Il problema è: come riuscire a rastrellare i quattrini necessari per rilanciare il lavoro? Su questo punto, Letta è stato piuttosto ermetico, e non poteva essere diversamente. Ha già annunciato la volontà di sospendere (ma ieri ha raffreddato gli entusiasmi), in giugno, l’Imu sulla prima casa e di congelare il previsto aumento di un punto dell’Iva, più altri ritocchi fiscali: complessivamente, una dozzina di miliardi di entrate in meno.
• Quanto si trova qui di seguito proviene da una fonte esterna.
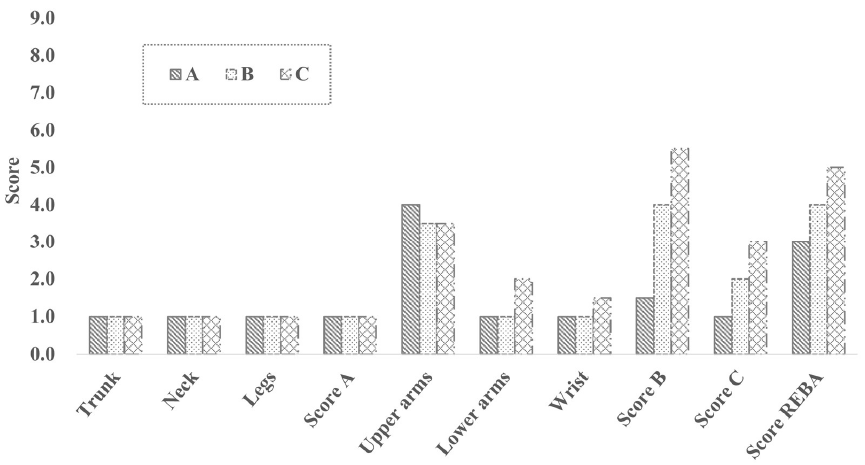
Figure 23. Precision evaluation results of drilling machine working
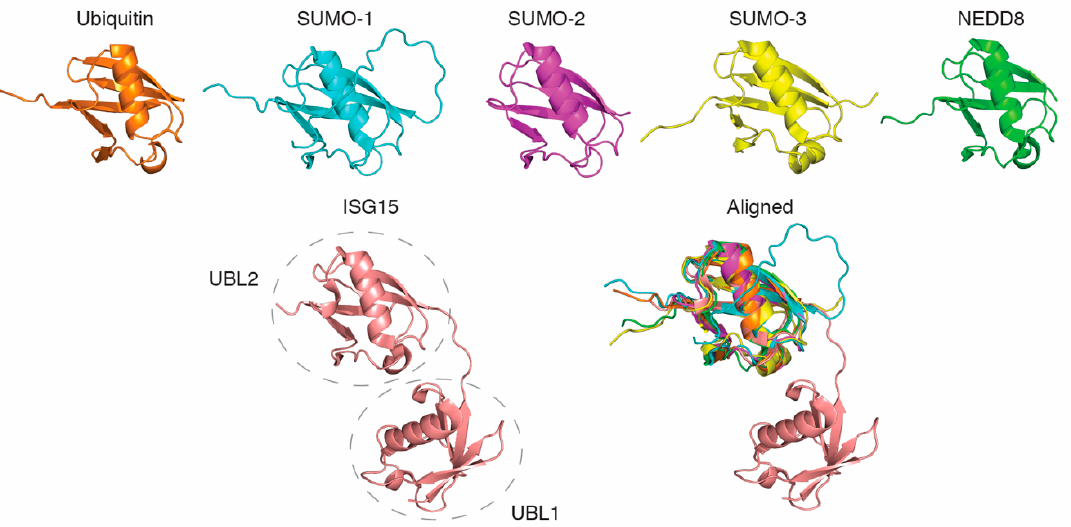
Figure 2. All ubiquitin-like proteins contain one or more structurally near-identical ubiquitin-like folds. The figure represents the individual and aligned structures of ubiquitin (PDB 1ubq), NEDD8 (PDB 2ko3), SUMO-1 (PDB 2n1v), SUMO-2 (PDB 1WM3), SUMO-3 (PDB 1u4a), and ISG15 (PDB 1Z2M). The dashed circles indicate the two ubiquitin-like domains (UBL1 and UBL2) of ISG15.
IL NEO PREMIER ha così già raschiato il fondo del barile: non vorrei che, a questo punto, a dispetto delle  buone intenzioni, si trovasse subito con le spalle al muro. Al di là delle competenze specifiche di certi ministri assurti in ruoli molto delicati, mi sembra, infatti, che la strada del presidente del Consiglio  – tra un compromesso e l’altro per accontentare le componenti politiche della sua coalizione – sia  in salita, più di quanto si potesse inizialmente prevedere. Due, in particolare, i punti del debutto che non mi hanno entusiasmato: 1) l’ennesima promessa della lotta senza paura all’evasione fiscale che tutti continuano a ripeterci da anni senza alcun risultato concreto; 2) l’immediato giro delle sette chiese in Europa. Pur non facendo parte della schiera degli euroscettici, mi sembra che il premier abbia superato i suoi predecessori, Monti compreso, perché già ieri sera – con il pacchetto delle nomine dei sottosegretari ancora da definire – era alla corte berlinese di Frau Merkel. Anche se ha chiesto meno rigore, credo che le visite di cortesia abbiano un senso solo se c’e rispetto e attenzione reciproca: non mi sembra davvero la musica di questi mesi.  Bisognerebbe che Letta prendesse esempio da Nino Andreatta da lui stesso definito “maestro” nel discorso di insediamento di lunedì: il professore trentino, bolognese d’adozione, quando era ministro del Tesoro, guardava, infatti, con attenzione all’Europa, ma senza farsi calpestare dai partner comunitari. Ricordo un Ferragosto di tanti anni fa: ero andato a intervistarlo a Madonna di Campiglio perché sembrava imminente una svalutazione della  lira all’interno del Sistema monetario europeo. Andreatta mi aveva rassicurato, dandomi appuntamento al giorno dopo. Non avevo fatto i conti, però, con il figlio burlone del professore che, al citofono, mi disse che il padre era dovuto correre, in fretta e furia, a Bruxelles per una riunione d’emergenza del gruppo valutario. Potete immaginare la concitazione mia e del giornale per quella notizia: per fortuna, poco dopo, mi chiamò lo stesso ministro scusandosi per lo scherzo al giornalista amico: era semplicemente andato a funghi e Bruxelles poteva aspettare. Allora si poteva ancora scherzare. E, soprattutto, non prendere i “diktat” europei come oro colato.